Fed expected to maintain bond buying
The Federal Reserve is expected to keep monetary policy on a steady path when it concludes a two-day meeting today, though behind the scenes intensive debate continues over when the controversial bond-buying program should be curtailed.
The policy statement issued by the US central bank at the end of the meeting will likely be only slightly rephrased from its meeting in December to reflect minor changes in the economic outlook, notably reduced risks from financial turmoil in Europe.
Otherwise, economists say the policy-setting Federal Open Market Committee (FOMC) will maintain asset buying at $85 billion a month and retain the commitment to hold interest rates near zero per cent until the unemployment rate falls to 6.5 per cent, provided inflation does not threaten to breach 2.5 per cent.

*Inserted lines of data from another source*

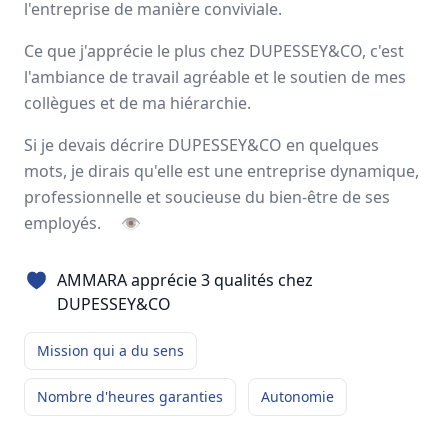
l'entreprise de manière conviviale.
Avis
Ils aiment
Portrait
Ce que j'apprécie le plus chez DUPESSEY&CO, c'est
l'ambiance de travail agréable et le soutien de mes
Depuis plus de 50 ans,
DUPESSEY&CO
est un groupe
collègues et de ma hiérarchie.
français indépendant spécialisé dans les
solutions
globales de transport & de logistique
. Les
500
femmes
Si je devais décrire DUPESSEY&CO en quelques
et hommes qui le composent aujourd’hui sont prêts à
mots, je dirais qu'elle est une entreprise dynamique,
relever avec vous les nouveaux défis du commerce
professionnelle et soucieuse du bien-être de ses
international.
employés.
👁
France, Italie, Espagne
550 employés
AMMARA apprécie 3 qualités chez
DUPESSEY&CO
Avis et témoignages d'employés
Mission qui a du sens
DUPESSEY&CO
Ils recommandent DUPESSEY&CO
Nombre d'heures garanties
Autonomie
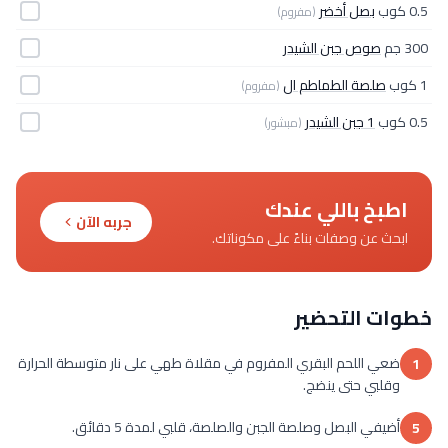
0.5 كوب
بصل أخضر
(مفروم)
300 جم
صوص جبن الشيدر
1 كوب
صلصة الطماطم ال
(مفروم)
0.5 كوب
1 جبن الشيدر
(مبشور)
اطبخ باللي عندك
جربه الآن
ابحث عن وصفات بناءً على مكوناتك.
خطوات التحضير
ضعي اللحم البقري المفروم في مقلاة طهي على نار متوسطة الحرارة
1
وقلبي حتى ينضج.
أضيفي البصل وصلصة الجبن والصلصة، قلبي لمدة 5 دقائق.
5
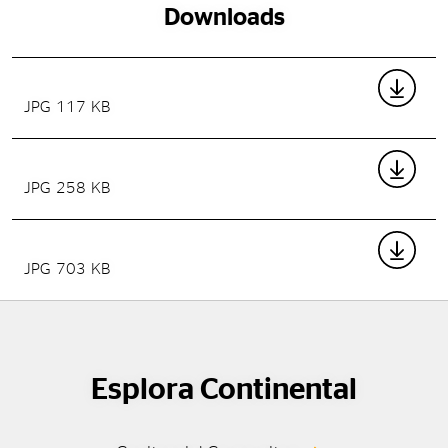
Downloads
JPG 117 KB
JPG 258 KB
JPG 703 KB
Esplora Continental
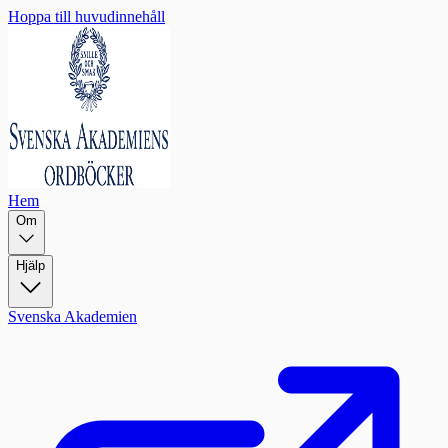
Hoppa till huvudinnehåll
Hem
Om
Hjälp
Svenska Akademien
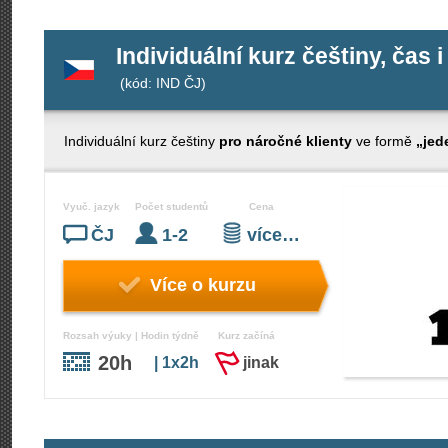
Individuální kurz češtiny, čas i
(kód: IND ČJ)
Individuální kurz češtiny
pro náročné klienty
ve formě
„jed
Vyuč. jazyk
Počet studentů
Cena
ČJ
1-2
více…
Více o kurzu
Rozsah výuky | Hodin týdně
Kurz začíná
20h
| 1x2h
jinak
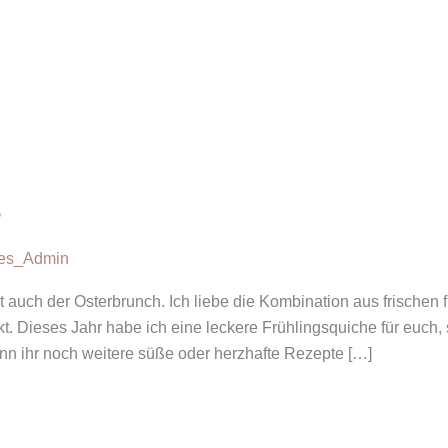
5
ves_Admin
it auch der Osterbrunch. Ich liebe die Kombination aus frischen
. Dieses Jahr habe ich eine leckere Frühlingsquiche für euc
n ihr noch weitere süße oder herzhafte Rezepte […]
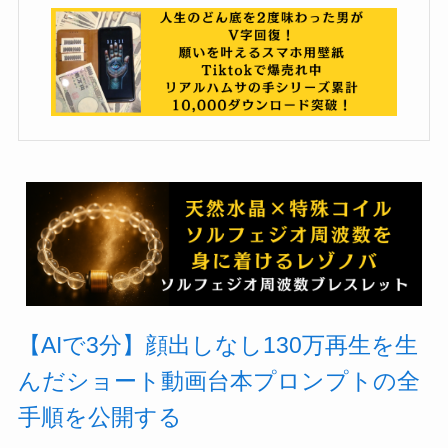
【AIで3分】顔出しなし130万再生を生
んだショート動画台本プロンプトの全
手順を公開する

The Fed has taken unprecedented steps to try to spark a stronger economic recovery and drive down unemployment. It has kept overnight interest rates near zero since late 2008 and has launched three rounds of bond purchases, known as quantitative easing, to drive other borrowing costs down.
Recent data has been consistent with a gradual improvement in the economy, although the government's monthly labor market report, to be released on Friday, is expected to show the jobless rate remained stuck at 7.8 per cent in January.
"The FOMC is expected to tweak the description of the state of the economy but announce no new policy measures," Morgan Stanley economist David Greenlaw wrote in a note to clients. The Fed statement is expected this evening.